1

I am trying to pre-process my text data for a word alignment task.

I have a text file of sentences. Each sentence is on a new line:

a man in an orange hat starring at something . 
a boston terrier is running on lush green grass in front of a white fence . 
a girl in karate uniform breaking a stick with a front kick . 
five people wearing winter jackets and helmets stand in the snow , with snowmobiles in the background . 
people are fixing the roof of a house . 
a man in light colored clothing photographs a group of men wearing dark suits and hats standing around a woman dressed in a strapless gown .

I am using Stanza to tokenise the sentences:

! pip install stanza
import stanza
stanza.download("en", model_dir="/content/drive/MyDrive/Internship/")
nlp_en = stanza.Pipeline("en", dir= "/content/drive/MyDrive/Internship/", processors = "tokenize, pos, lemma, mwt")

with open("/content/drive/MyDrive/Internship/EN_sample.txt", "r", encoding='utf8') as english:
  english = english.read()

doc_en = nlp_en(english)

en_token = []
for i, sentence in enumerate(doc_en.sentences):
    list_of_tokens = [sent.text for sent in sentence.tokens]
    en_token.append(list_of_tokens)

My expected output is:

[["a", "man", "in", "an", "orange", "hat", "starring", "at", "something", "."],  ["a", "boston", "terrier", "is", "running", "on", "lush", "green", "grass", "in", "front", "of", "a", "white", "fence", "."],  
["a", "girl", "in", "karate", "uniform", "breaking", "a", "stick", "with", "a", "front", "kick", "."], 
["five", "people", "wearing", "winter", "jackets", "and", "helmets", "stand", "in", "the", "snow", ",", "with", "snowmobiles", "in", "the", "background", "."], 
["people", "are", "fixing", "the", "roof", "of", "a", "house", "."], 
["a", "man", "in", "light", "colored", "clothing", "photographs", "a", "group", "of", "men", "wearing", "dark", "suits", "and", "hats", "standing", "around", "a", "woman", "dressed", "in", "a", "strapless", "gown", "."]] 

Essentially, a list of lists, with each sentence in its own list and its words tokenised.

However, the output that I get is this:

[["a", "man", "in", "an", "orange", "hat", "starring", "at", "something", "."],  ["a", "boston", "terrier", "is", "running", "on", "lush", "green", "grass", "in", "front", "of", "a", "white", "fence", "."],  
["a", "girl", "in", "karate", "uniform", "breaking", "a", "stick", "with", "a", "front", "kick", ".", "five", "people", "wearing", "winter", "jackets", "and", "helmets", "stand", "in", "the", "snow", ",", "with", "snowmobiles", "in", "the", "background", ".", "people", "are", "fixing", "the", "roof", "of", "a", "house", "."], 
["a", "man", "in", "light", "colored", "clothing", "photographs", "a", "group", "of", "men", "wearing", "dark", "suits", "and", "hats", "standing", "around", "a", "woman", "dressed", "in", "a", "strapless", "gown", "."]]

Stanza appears to be ignoring sentence boundaries in certain instances.

▶ **Provided information**:

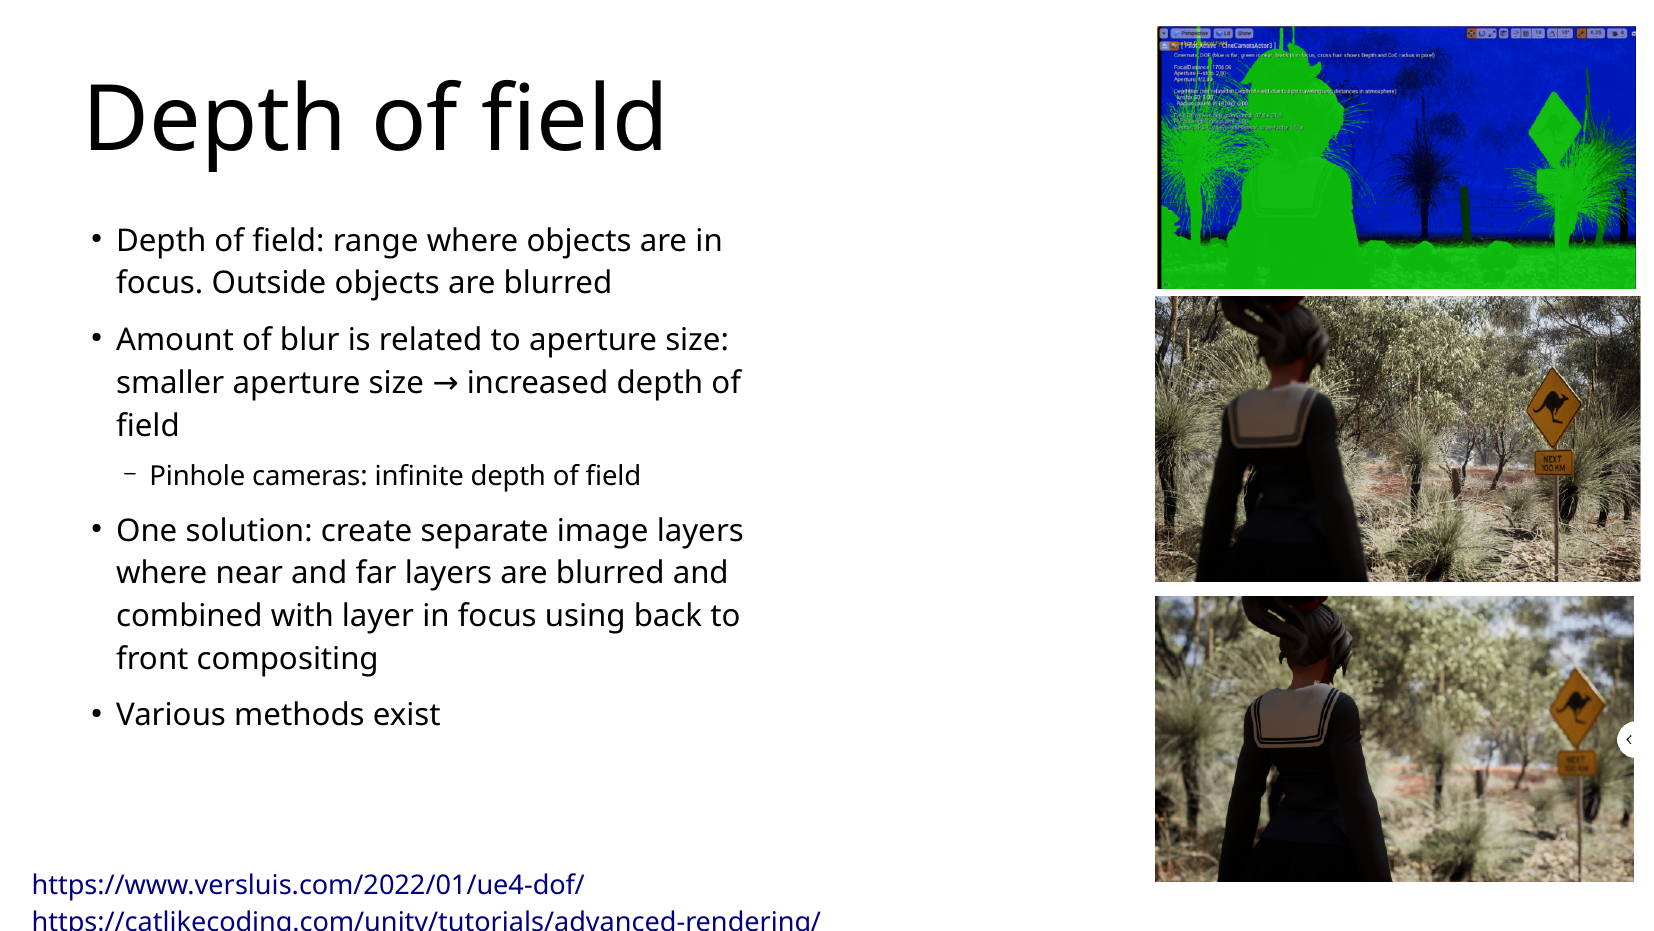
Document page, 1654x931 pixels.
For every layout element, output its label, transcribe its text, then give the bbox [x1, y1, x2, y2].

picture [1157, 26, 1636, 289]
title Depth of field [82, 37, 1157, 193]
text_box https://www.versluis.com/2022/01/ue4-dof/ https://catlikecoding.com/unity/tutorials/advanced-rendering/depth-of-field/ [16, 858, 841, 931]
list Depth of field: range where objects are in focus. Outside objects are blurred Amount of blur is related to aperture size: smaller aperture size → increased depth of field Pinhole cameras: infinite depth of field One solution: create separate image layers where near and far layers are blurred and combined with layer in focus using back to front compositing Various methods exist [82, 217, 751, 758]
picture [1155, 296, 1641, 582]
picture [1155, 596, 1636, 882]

...

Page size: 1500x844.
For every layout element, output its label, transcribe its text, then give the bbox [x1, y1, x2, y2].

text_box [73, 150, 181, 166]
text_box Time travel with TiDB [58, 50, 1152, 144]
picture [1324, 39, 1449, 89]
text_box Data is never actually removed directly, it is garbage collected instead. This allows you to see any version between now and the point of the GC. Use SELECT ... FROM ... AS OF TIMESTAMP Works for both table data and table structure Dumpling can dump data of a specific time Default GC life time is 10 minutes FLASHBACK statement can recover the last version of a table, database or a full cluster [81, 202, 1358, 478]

--

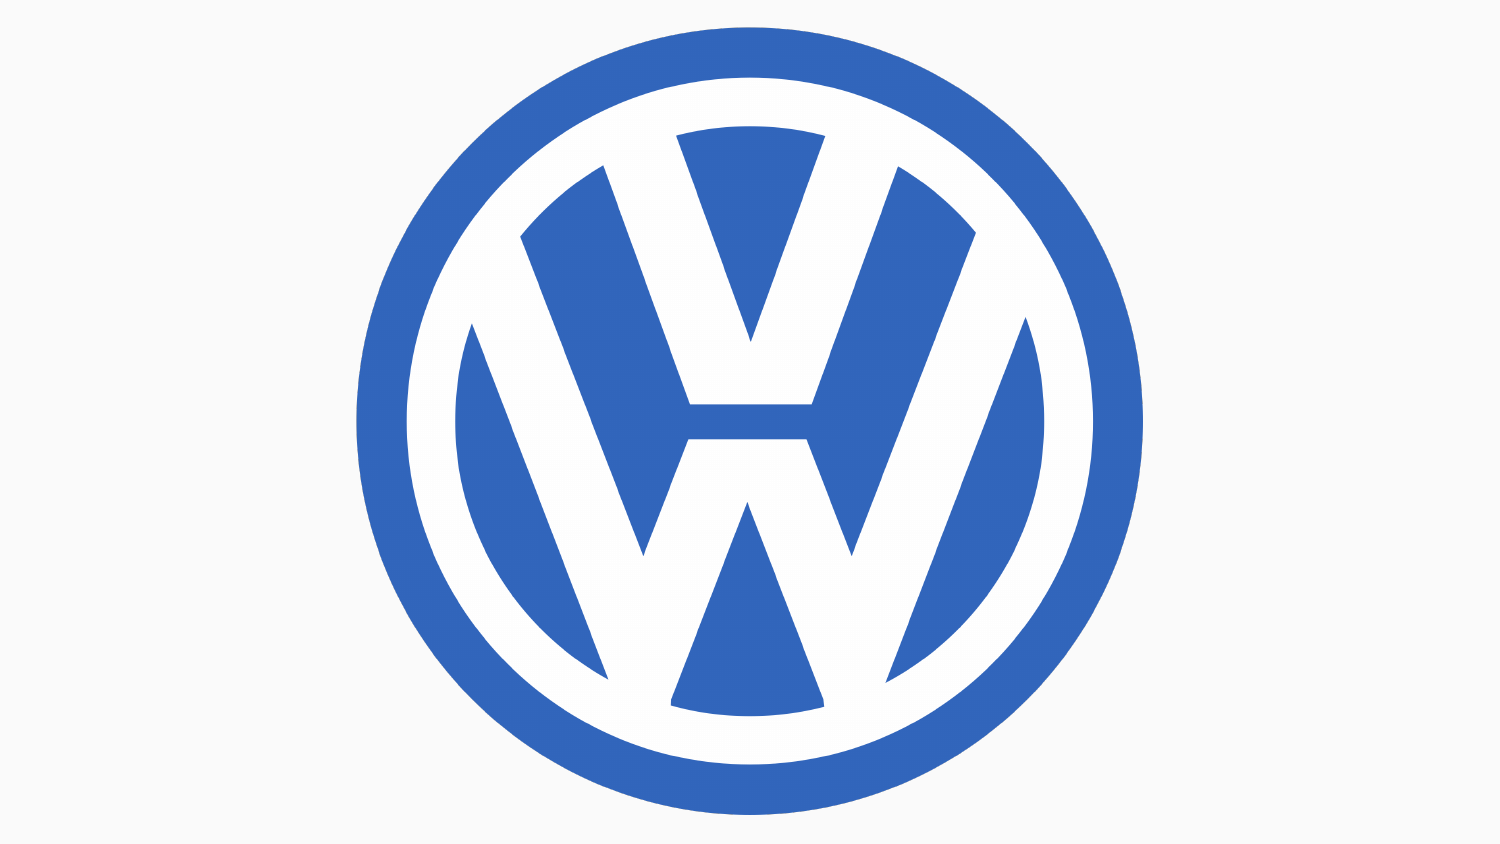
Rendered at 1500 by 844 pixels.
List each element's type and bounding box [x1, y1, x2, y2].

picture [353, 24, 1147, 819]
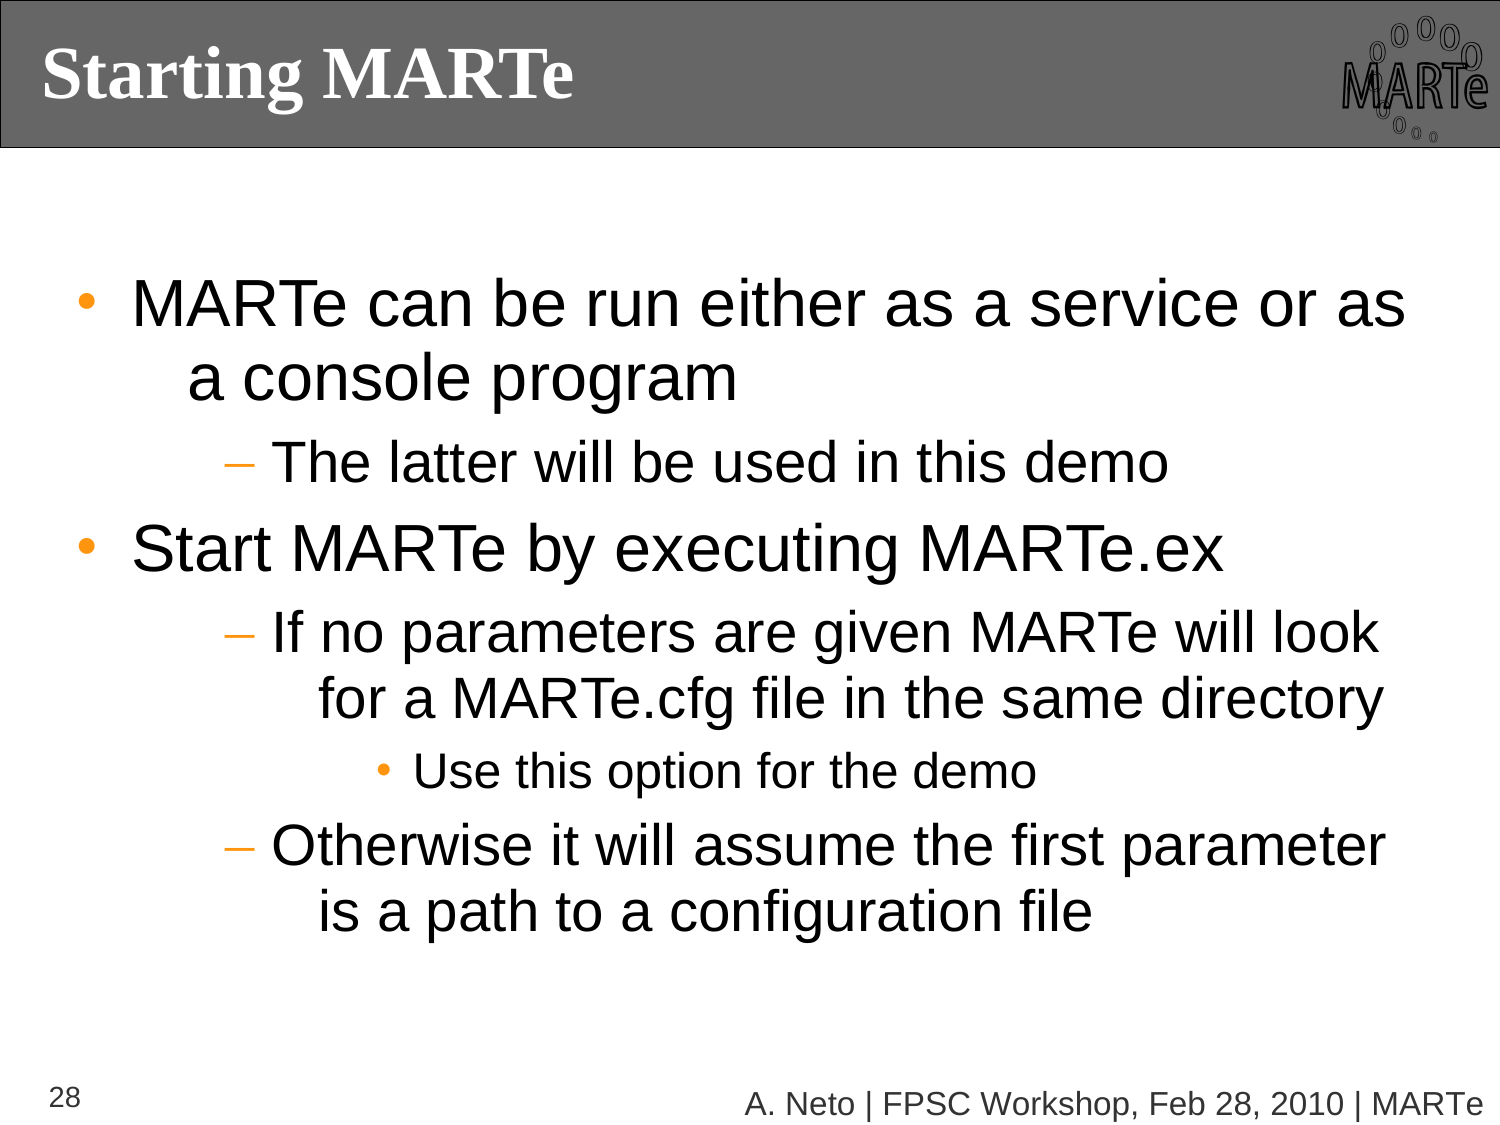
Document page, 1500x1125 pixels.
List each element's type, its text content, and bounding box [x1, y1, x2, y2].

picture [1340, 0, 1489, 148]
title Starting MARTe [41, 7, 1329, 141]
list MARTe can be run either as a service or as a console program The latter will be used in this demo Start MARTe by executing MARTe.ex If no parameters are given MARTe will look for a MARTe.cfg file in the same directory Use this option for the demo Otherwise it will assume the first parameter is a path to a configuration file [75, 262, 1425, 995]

▶ **Task list**:
1. Set down the stretch of the Stanza tokenization post from "a boston terrier" through "the background .".
2. In the Stanza tokenization post, what kind of task is the text data being pre-processed for?

▶ **Answers to the tasks**:
1.
a boston terrier is running on lush green grass in front of a white fence . 
a girl in karate uniform breaking a stick with a front kick . 
five people wearing winter jackets and helmets stand in the snow , with snowmobiles in the background .

2. A word alignment task.